When “Sex” was announced, the title, obviously, got a lot of play (no pun intended) in the media, but many wondered how much of the book would actually be about coitus. It turns out, quite a bit.
Written by Joe Casey
Illustrated by Piotr Kowalski
SECOND ISSUE COLLECTOR’S ITEM!
Simon Cooke’s journey into the underbelly of Saturn City continues. Think about it… how repressed would YOU be after waging a war on crime for the entirety of your adult life? What happens when the superhero power fantasy finally ends? Find out by buying more SEX!
Let’s get this out of the way right off the bat – there is a lot of actual sex in this book. Not that a book named “Sex” would be mistaken for an all ages book, but there is nothing at all ironic or winking about the title. This is a book where the act of people sleeping together is vitally important to not only the story, but also to the tone and feel of the book.
Sex, in many ways, is all about release.

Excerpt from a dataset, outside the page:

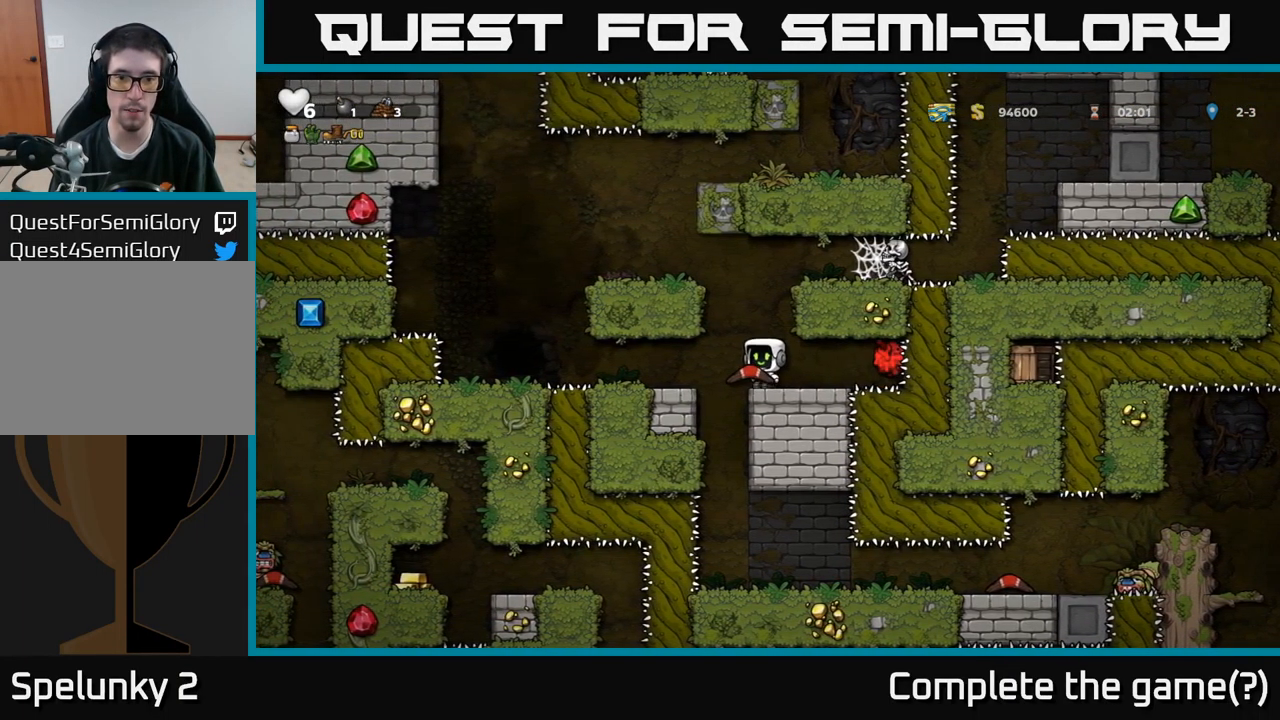
{"buttons": [], "left_stick": "center", "right_stick": "center", "events": [[100, "A", "up"], [367, "DPAD_LEFT", "up"]]}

Pent up feelings, urgings and, not to be too graphic, fluids, all get released through sex, and Simon Cooke is a guy who needs that release, but is unable to achieve it. Throughout this issue, he starts things, puts himself in positions to make moves, and shows a desire to actually do something. But then, his repression pops up and rears its ugly head. Cooke needs to be able to let go of his hero past, to embrace his company, start a new life, or something – but he can’t. He is stuck in this spot of desire without satisfaction; his is a functionless existence.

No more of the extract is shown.